Which one VoIP SIP audio codec should I choose to high quality calls?

Solution 1:

As of today, one would most likely use Opus, which outperforms most other codecs, as can be seen in the following chart (from Wikipedia):

Opus works across the entire bandwidth (from narrowband to fullband), and always provides better quality than even dedicated speech codecs, due to its ability to switch encoding mode dynamically depending on the bitrate and bandwidth.

My old answer from 2013 is below.


According to a few studies I've read, G.711 seems to provide the best tradeoff between required bandwidth, compression delay and subjective audio quality.

Cisco published an article in 2006, Understanding Codecs: Complexity, Hardware Support, MOS, and Negotiation, where they also evaluated the subjective Mean Opinion Score (MOS) over a couple of codecs, which mostly include those you mention. MOS range from 1–5, with 5 being the best quality, as averaged over a number of listeners (usually more than 12–15).

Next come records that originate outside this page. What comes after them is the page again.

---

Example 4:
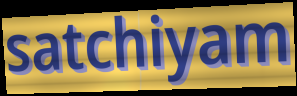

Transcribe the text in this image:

satchiyam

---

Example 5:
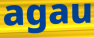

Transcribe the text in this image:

agau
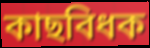
কাছবিধক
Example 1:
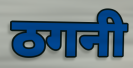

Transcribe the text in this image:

ठगनी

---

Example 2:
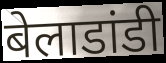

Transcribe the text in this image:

बेलाडांडी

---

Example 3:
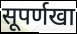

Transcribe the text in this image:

सूपर्णखा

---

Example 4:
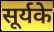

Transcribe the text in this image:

सूर्यके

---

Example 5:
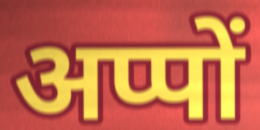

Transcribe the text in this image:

अप्पों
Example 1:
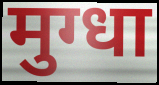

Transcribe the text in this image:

मुग्धा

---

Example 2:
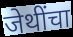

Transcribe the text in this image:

जेथींचा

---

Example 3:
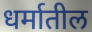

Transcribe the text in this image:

धर्मातील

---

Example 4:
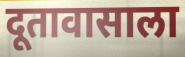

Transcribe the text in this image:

दूतावासाला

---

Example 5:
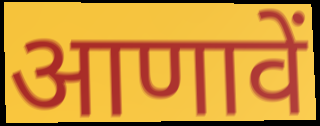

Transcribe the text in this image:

आणावें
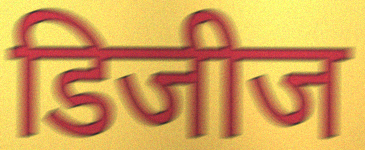
डिजीज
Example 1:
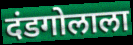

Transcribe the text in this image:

दंडगोलाला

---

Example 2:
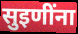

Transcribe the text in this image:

सुइणींना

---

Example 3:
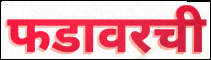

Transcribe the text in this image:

फडावरची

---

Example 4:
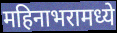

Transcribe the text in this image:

महिनाभरामध्ये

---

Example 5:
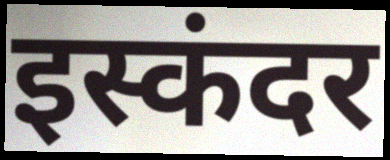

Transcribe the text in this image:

इस्कंदर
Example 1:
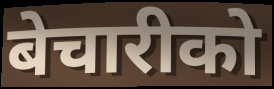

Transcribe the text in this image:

बेचारीको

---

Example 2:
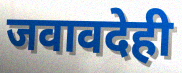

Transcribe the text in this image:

जवावदेही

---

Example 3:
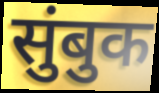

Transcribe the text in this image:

सुंबुक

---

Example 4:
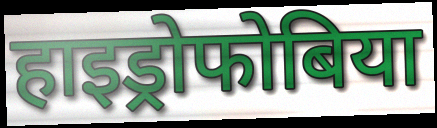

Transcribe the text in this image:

हाइड्रोफोबिया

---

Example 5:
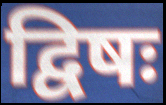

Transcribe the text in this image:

द्विषः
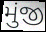
મુંજી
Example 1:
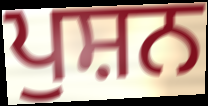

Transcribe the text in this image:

ਪੁਸ਼ਨ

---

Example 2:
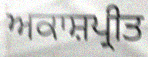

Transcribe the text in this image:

ਅਕਾਸ਼ਪ੍ਰੀਤ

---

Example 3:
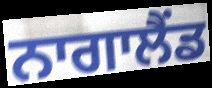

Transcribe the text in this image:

ਨਾਗਾਲੈਂਡ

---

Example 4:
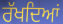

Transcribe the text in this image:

ਰੱਖਦਿਆਂ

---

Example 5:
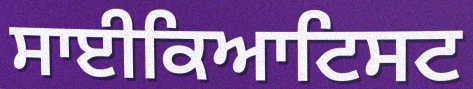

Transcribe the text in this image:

ਸਾਈਕਿਆਟਿਸਟ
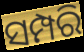
ସମ୍ପରି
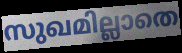
സുഖമില്ലാതെ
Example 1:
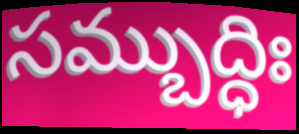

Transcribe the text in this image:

సమ్బుద్ధిః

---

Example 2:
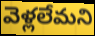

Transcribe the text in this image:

వెళ్లలేమని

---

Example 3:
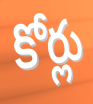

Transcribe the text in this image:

కోర్లు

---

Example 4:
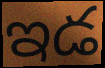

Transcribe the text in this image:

ఇడ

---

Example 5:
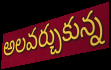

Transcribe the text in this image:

అలవర్చుకున్న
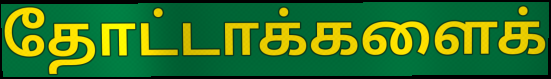
தோட்டாக்களைக்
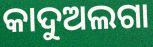
କାଦୁଅଲଗା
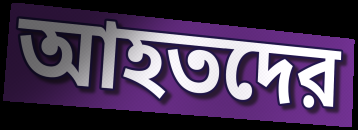
আহতদের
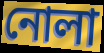
নোলা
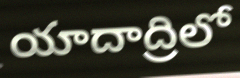
యాదాద్రిలో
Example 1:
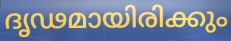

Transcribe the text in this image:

ദൃഢമായിരിക്കും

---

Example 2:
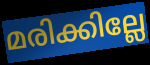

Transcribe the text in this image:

മരിക്കില്ലേ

The results were as follows:

+---------------------+------------------+------------+-------------------------+
| Compression Method  |  Bit Rate (kbps) |  MOS Score |  Compression Delay (ms) |
+---------------------+------------------+------------+-------------------------+
| G.711 PCM           |  64              |  4.1       |  0.75                   |
| G.726 ADPCM         |  32              |  3.85      |  1                      |
| G.728 LD-CELP       |  16              |  3.61      |  3 to 5                 |
| G.729 CS-ACELP      |  8               |  3.92      |  10                     |
| G.729 x 2 Encodings |  8               |  3.27      |  10                     |
| G.729 x 3 Encodings |  8               |  2.68      |  10                     |
| G.729a CS-ACELP     |  8               |  3.7       |  10                     |
| G.723.1 MP-MLQ      |  6.3             |  3.9       |  30                     |
| G.723.1 ACELP       |  5.3             |  3.65      |  30                     |
+---------------------+------------------+------------+-------------------------+

As you can see, G.711 still requires more bandwidth than the other codecs, which were developed for ultra-low bandwidth applications, but in your case, with ADSL, this is no issue. What you get is a very low delay with good MOS values.

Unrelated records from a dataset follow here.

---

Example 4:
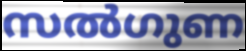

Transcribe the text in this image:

സൽഗുണ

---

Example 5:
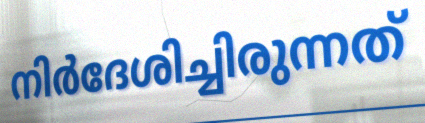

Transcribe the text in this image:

നിർദേശിച്ചിരുന്നത്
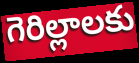
గెరిల్లాలకు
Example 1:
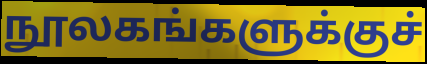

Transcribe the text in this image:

நூலகங்களுக்குச்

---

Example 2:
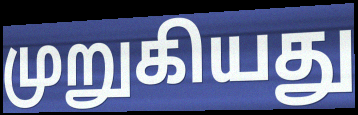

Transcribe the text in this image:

முறுகியது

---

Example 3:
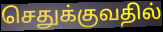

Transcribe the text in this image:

செதுக்குவதில்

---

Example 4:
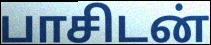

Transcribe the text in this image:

பாசிடன்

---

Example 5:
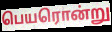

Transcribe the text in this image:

பெயரொன்று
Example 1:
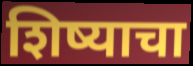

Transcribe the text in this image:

शिष्याचा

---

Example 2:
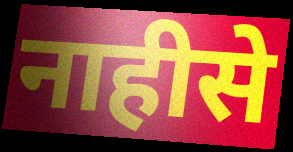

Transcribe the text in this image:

नाहीसे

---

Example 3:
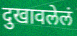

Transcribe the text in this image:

दुखावलेलं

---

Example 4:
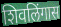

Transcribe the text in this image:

शिवलिंगास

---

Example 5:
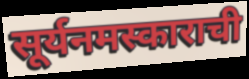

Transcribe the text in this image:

सूर्यनमस्काराची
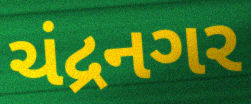
ચંદ્રનગર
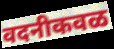
वदनीकवळ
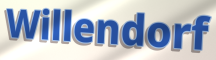
Willendorf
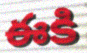
ఈకి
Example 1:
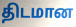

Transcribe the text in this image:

திடமான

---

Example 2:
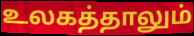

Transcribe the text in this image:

உலகத்தாலும்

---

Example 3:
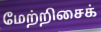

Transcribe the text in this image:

மேற்றிசைக்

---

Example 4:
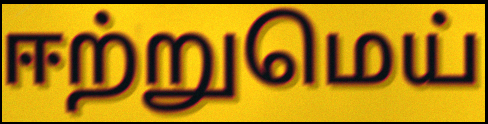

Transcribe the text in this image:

ஈற்றுமெய்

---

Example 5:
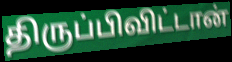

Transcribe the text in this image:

திருப்பிவிட்டான்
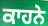
ਕਾਹਨੇ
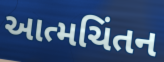
આત્મચિંતન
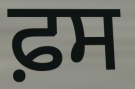
ਫ਼ਸ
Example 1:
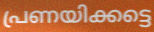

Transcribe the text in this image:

പ്രണയിക്കട്ടെ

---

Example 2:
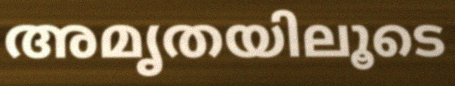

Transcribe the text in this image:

അമൃതയിലൂടെ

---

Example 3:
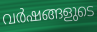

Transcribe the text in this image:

വർഷങ്ങളുടെ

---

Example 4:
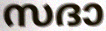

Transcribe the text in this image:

സദാ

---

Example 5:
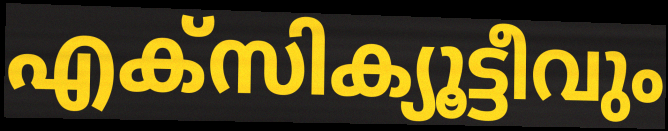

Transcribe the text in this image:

എക്സിക്യൂട്ടീവും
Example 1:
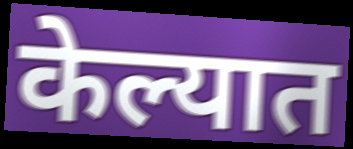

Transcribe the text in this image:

केल्यात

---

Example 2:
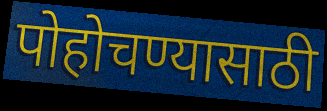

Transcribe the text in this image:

पोहोचण्यासाठी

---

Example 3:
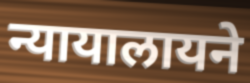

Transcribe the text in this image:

न्यायालायने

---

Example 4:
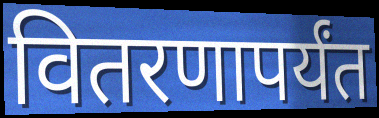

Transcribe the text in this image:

वितरणापर्यंत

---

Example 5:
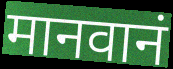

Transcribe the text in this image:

मानवानं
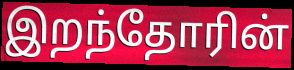
இறந்தோரின்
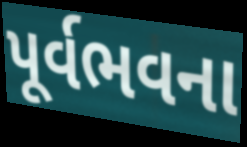
પૂર્વભવના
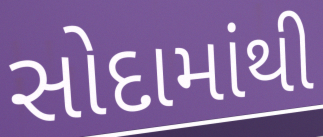
સોદામાંથી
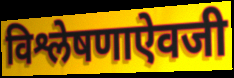
विश्लेषणाऐवजी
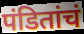
पंडितांचं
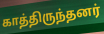
காத்திருந்தனர்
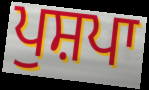
ਪੁਸ਼ਪਾ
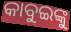
କାବୁଇଙ୍କୁ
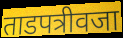
ताडपत्रीवजा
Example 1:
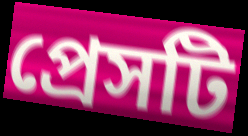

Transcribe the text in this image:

প্রেসটি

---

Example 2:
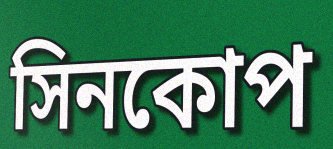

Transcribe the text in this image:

সিনকোপ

A more recent 2009 study by Karapantazis et al gives an even better overview (click to enlarge):

As you can see, there are certain broadband codecs which you could also take into account, Speex being very popular.

Solution 2:

I suspect that the latest cry in audio codecs are, in that order: Opus, SILK and Speex.

  • Opus

Opus is a lossy audio coding format developed by the Internet Engineering Task Force (IETF) that is particularly suitable for interactive real-time applications over the Internet.

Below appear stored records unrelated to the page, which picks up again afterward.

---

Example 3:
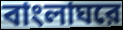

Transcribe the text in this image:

বাংলাঘরে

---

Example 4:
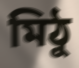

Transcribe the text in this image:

মিঠু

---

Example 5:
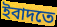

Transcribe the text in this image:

ইবাদতে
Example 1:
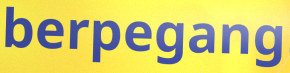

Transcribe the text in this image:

berpegang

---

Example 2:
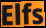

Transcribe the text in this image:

Elfs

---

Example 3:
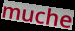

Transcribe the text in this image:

muche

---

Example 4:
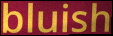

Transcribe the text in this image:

bluish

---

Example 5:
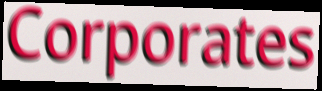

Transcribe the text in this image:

Corporates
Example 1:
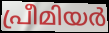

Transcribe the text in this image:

പ്രീമിയർ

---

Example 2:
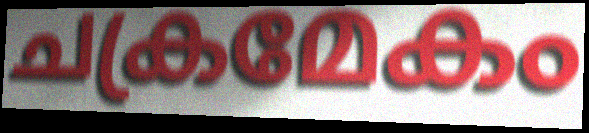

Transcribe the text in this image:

ചക്രമേകം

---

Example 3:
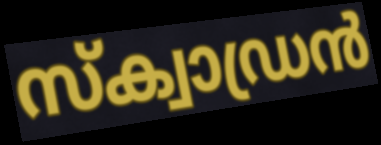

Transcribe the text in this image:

സ്ക്വാഡ്രൻ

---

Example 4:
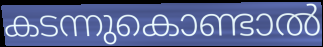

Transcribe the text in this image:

കടന്നുകൊണ്ടാൽ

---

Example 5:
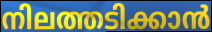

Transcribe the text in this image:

നിലത്തടിക്കാൻ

All known software patents which cover Opus are licensed under royalty-free terms.

Opus incorporates technology from two other audio coding formats: the speech-oriented SILK and the low-latency CELT.

CELT itself was originally developed by the Xiph.Org Foundation (as part of the Ogg codec family).

  • SILK

SILK is an audio compression format and audio codec developed by Skype Limited.

Since licencing out, it has also been used by others. It has been extended to the Internet standard Opus codec.

  • Speex

Speex is a patent-free audio compression format designed for speech and also a free software speech codec that may be used on VoIP applications and podcasts.[6] It is based on the CELP speech coding algorithm.[7] Speex claims to be free of any patent restrictions and is licensed under the revised (3-clause) BSD license. It may be used with the Ogg container format or directly transmitted over UDP/RTP.

The Speex designers see their project as complementary to the Vorbis general-purpose audio compression project.

Xiph.Org now considers Speex obsolete; its successor is the more modern Opus codec, which surpasses its performance in all areas.